» About this task
Look through the data below for the line with "### FR6: Multi-Object Delete", and transcribe it exactly together with each line after it up to and including the line with "When multiple objects are selected and user drags". Give nothing else.

» Data provided
[Start of Attachment]

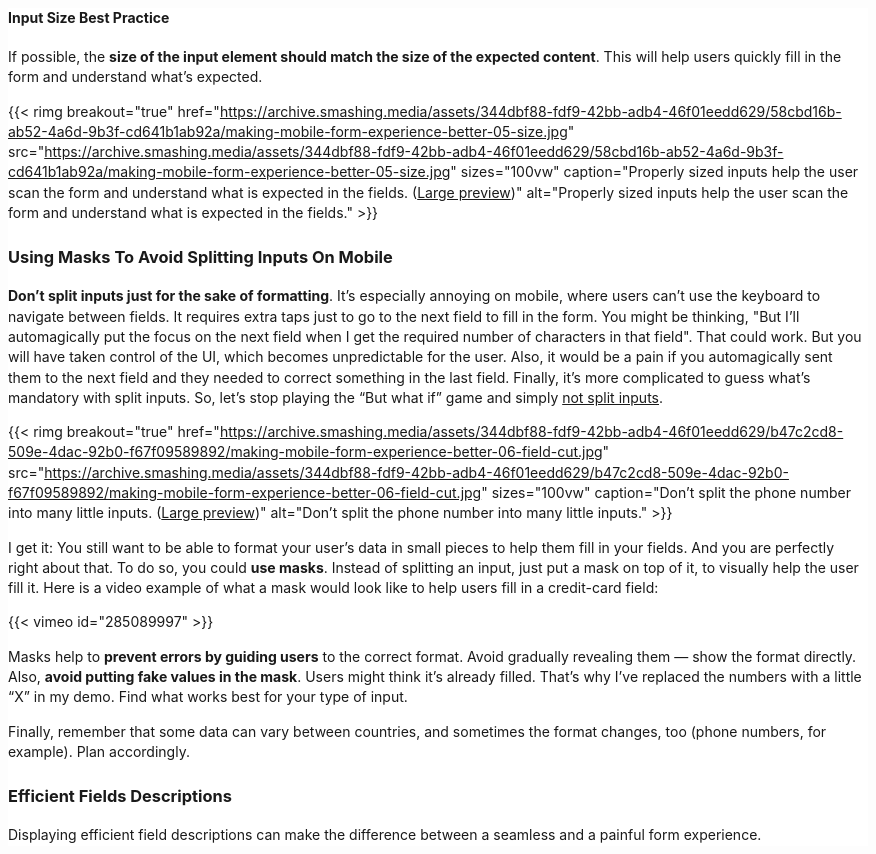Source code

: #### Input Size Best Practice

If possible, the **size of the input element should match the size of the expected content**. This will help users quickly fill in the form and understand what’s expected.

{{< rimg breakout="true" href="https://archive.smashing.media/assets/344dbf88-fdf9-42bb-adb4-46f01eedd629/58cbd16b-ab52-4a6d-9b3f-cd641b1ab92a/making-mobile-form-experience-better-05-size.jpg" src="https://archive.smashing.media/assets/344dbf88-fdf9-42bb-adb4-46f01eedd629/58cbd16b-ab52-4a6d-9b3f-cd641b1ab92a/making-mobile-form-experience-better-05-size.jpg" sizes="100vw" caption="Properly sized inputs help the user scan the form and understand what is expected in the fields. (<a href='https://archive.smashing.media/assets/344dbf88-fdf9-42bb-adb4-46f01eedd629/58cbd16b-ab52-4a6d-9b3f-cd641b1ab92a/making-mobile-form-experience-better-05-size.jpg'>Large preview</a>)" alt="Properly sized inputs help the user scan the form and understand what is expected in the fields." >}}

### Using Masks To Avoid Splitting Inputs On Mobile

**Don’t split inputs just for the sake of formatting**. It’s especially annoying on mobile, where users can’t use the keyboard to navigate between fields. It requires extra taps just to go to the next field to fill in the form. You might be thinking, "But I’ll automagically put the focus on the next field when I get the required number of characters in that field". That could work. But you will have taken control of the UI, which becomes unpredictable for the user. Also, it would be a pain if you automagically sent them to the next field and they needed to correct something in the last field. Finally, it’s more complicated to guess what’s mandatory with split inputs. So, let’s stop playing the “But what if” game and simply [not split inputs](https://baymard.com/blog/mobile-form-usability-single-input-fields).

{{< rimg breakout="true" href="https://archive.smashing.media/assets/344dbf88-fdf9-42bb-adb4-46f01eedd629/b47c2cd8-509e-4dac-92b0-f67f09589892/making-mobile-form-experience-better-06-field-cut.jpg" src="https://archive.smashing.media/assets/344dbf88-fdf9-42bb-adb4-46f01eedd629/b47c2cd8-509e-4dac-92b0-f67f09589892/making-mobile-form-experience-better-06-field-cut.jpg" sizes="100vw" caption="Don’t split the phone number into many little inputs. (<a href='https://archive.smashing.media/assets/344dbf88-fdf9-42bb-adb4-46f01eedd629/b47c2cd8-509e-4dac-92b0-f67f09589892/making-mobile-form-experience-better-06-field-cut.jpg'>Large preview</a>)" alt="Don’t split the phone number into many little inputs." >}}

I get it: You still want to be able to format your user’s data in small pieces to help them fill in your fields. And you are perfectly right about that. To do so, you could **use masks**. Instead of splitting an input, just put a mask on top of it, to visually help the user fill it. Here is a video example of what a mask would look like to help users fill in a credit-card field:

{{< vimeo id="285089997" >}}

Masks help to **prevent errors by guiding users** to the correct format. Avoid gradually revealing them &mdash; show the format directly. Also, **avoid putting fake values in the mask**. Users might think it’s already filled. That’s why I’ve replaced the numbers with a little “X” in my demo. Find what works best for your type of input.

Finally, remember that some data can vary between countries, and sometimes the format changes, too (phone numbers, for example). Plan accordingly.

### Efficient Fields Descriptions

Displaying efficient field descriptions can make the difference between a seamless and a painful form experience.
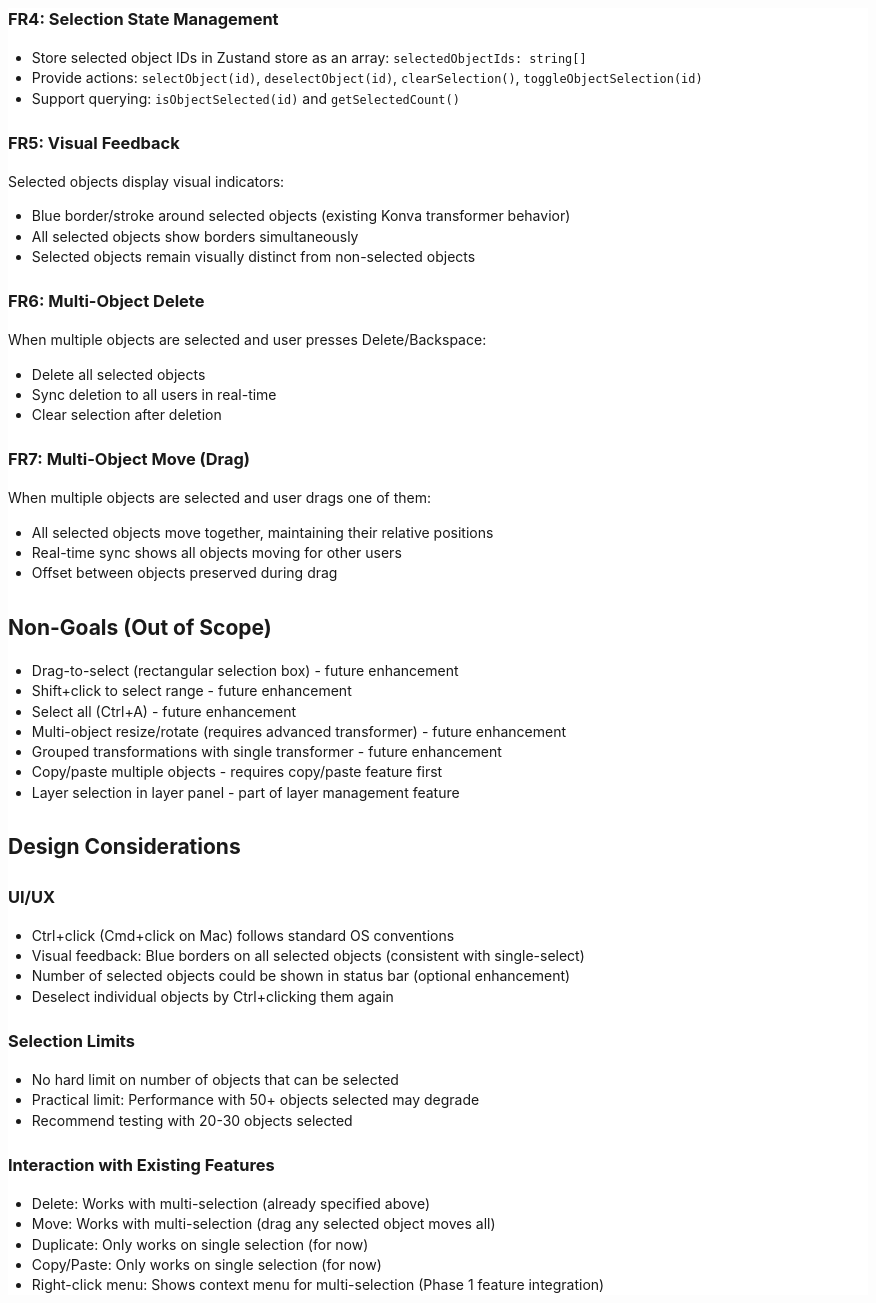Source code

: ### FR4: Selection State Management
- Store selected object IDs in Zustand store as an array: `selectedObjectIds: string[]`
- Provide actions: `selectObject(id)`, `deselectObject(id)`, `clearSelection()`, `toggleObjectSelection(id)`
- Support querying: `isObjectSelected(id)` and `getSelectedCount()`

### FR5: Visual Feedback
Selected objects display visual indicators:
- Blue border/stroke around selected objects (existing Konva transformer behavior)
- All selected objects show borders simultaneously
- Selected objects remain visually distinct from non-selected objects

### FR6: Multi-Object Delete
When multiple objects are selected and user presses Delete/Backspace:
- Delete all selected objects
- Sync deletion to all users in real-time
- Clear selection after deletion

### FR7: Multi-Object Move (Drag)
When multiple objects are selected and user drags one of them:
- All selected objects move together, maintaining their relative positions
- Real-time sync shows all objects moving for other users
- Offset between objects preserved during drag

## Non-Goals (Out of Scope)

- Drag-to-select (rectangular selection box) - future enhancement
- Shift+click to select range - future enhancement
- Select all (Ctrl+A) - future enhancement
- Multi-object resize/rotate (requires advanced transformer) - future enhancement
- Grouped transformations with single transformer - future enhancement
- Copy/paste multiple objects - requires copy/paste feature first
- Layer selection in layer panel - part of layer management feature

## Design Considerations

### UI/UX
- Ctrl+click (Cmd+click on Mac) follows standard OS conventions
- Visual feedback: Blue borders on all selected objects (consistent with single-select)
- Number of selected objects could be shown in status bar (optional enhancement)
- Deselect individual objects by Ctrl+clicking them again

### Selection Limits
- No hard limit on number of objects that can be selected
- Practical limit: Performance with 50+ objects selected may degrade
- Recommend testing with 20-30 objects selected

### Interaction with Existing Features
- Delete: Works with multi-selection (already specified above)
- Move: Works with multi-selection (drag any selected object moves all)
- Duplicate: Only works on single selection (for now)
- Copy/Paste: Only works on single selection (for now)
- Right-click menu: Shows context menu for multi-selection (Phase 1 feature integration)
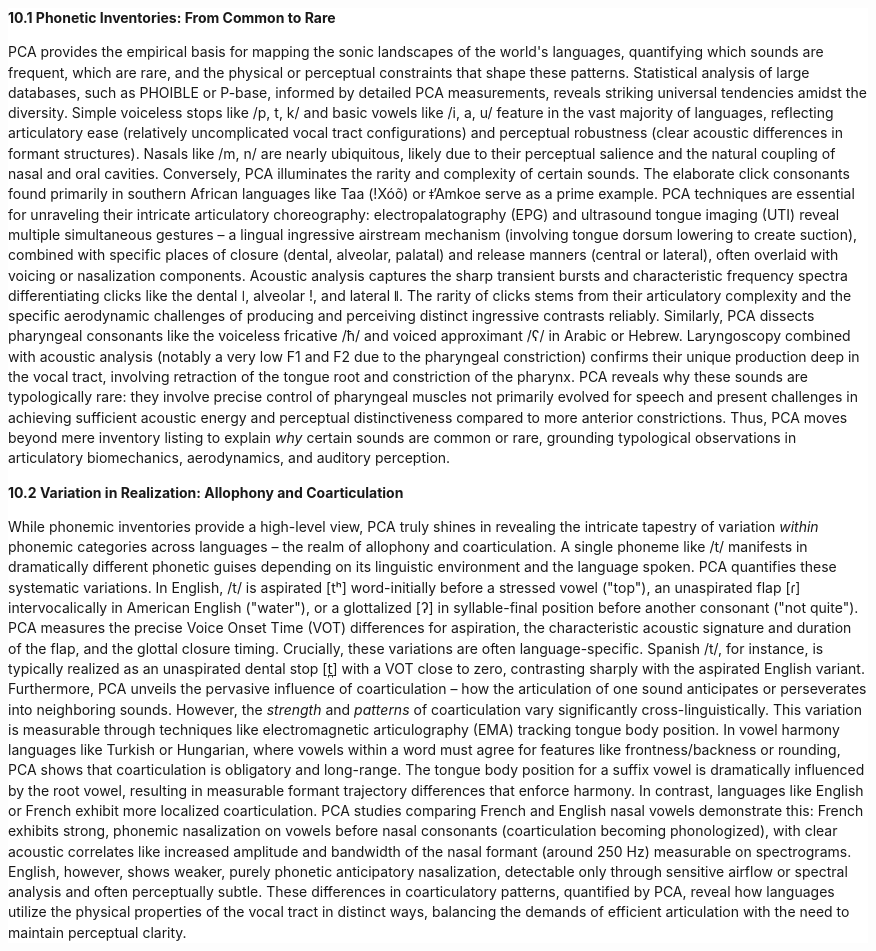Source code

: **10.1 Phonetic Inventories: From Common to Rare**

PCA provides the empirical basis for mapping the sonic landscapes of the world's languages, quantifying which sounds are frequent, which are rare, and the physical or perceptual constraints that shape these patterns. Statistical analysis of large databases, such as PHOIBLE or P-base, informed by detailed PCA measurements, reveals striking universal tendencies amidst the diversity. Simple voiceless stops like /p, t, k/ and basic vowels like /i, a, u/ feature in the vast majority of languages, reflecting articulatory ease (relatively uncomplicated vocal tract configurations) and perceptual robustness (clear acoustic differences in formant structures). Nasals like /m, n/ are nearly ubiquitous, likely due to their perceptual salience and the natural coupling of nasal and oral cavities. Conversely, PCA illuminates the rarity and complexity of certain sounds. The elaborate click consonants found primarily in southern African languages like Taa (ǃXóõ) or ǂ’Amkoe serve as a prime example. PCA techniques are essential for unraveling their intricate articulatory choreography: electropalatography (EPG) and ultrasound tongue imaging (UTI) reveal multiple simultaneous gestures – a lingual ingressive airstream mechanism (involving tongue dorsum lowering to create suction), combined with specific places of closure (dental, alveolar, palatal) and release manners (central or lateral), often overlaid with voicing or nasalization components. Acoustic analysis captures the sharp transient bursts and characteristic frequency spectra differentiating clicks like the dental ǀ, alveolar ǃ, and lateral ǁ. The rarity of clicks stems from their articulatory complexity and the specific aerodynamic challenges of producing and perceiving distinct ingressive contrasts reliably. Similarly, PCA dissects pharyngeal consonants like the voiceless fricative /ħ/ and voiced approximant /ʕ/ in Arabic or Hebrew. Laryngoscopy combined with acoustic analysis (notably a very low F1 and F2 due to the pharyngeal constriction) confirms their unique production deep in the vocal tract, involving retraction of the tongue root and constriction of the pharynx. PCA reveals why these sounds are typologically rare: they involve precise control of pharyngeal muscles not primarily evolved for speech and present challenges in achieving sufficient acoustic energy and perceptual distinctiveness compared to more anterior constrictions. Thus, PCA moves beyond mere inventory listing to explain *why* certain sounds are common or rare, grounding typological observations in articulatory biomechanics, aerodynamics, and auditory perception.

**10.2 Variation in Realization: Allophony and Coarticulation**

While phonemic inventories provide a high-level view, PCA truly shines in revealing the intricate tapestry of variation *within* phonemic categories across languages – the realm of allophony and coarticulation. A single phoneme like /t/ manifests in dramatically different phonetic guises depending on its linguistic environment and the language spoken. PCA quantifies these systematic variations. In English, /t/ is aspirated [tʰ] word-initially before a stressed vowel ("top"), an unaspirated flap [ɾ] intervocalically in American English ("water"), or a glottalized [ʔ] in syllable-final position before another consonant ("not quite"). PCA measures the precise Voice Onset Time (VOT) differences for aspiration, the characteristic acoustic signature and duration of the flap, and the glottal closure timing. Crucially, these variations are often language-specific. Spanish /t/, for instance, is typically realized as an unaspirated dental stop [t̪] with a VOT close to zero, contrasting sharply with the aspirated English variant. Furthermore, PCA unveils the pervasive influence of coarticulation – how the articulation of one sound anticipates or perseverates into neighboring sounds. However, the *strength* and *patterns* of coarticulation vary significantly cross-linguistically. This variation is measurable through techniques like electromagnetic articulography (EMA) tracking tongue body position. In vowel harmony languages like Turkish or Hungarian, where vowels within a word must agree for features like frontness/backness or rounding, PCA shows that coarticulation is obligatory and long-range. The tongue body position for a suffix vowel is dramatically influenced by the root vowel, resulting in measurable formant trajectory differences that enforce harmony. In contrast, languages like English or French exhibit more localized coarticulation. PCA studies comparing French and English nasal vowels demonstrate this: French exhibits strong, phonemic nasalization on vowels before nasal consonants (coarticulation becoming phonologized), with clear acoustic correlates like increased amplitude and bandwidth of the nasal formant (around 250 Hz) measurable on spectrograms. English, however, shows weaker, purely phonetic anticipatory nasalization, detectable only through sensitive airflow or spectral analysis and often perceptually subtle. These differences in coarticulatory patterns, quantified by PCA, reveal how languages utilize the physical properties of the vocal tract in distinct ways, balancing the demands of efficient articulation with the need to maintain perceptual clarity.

[End of Attachment]

» Finished exercise
### FR6: Multi-Object Delete
When multiple objects are selected and user presses Delete/Backspace:
- Delete all selected objects
- Sync deletion to all users in real-time
- Clear selection after deletion

### FR7: Multi-Object Move (Drag)
When multiple objects are selected and user drags one of them:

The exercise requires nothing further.